At its core, Music Fact Reports is built on music theory that compares several different factors in making a determination. The technology focuses solely on what can be measured, the extrinsic and objective portions of the composition.
“Songwriters have never had this powerful tool,” Vangieri says. That’s also the case for IP attorneys, including Richard Wolfe of Miami, an early client, who noted that “I think the technology is cutting-edge for purposes of identifying substantial similarity in two pieces of music in terms of rhythms, beats, and extrinsic similarity.”
Music Fact Reports is part of a larger platform named The Music Builder has literally been 10 years in the making. Roughly three years ago, Vangieri met Marcus Matusiak, a British software developer who had already spent seven years focused on the product. He is now Chief Technology Officer at DigiTrax.

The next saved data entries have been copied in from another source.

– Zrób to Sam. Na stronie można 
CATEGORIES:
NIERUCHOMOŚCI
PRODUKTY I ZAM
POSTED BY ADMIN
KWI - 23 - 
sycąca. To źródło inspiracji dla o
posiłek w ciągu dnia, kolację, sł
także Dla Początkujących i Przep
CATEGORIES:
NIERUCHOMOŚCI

Over the next three years, the team kept refining what Vangieri described as the “conversational AI.” Today, there are seven issued patents and the firm has validated its approach by producing reports on the top 10 infringement cases going back to the 1960s.
Music Fact Reports is available in three tiers. For $599, a client will receive a report examining a number of areas and answering the question, “Are there similarities?’ For $2,000, there’s the full report plus the opinion of a forensic theorist or musicologist who has examined the data.
“We believe the $2,000 report will suffice in many cases,” Vangieri says. However, if needed, Music Fact Reports also offers a $8,000 service that includes certification for a court hearing.
“We have a lofty goal,” Vangieri says. “We want to protect people.”
We first met Vangieri and his wife, Cathy, when the latter was competing successfully in the 2015 edition of Knoxville’s “What’s the Big Idea.” Her winning idea was “Sing & Spell,” as noted in this teknovation.biz article. We also spotlighted the work of Joe and DigiTrax in this article. Vangieri describes the vision for The Music Builder in this YouTube video that also includes a description of Music Fact Reports that begins at the 1:54-minute mark.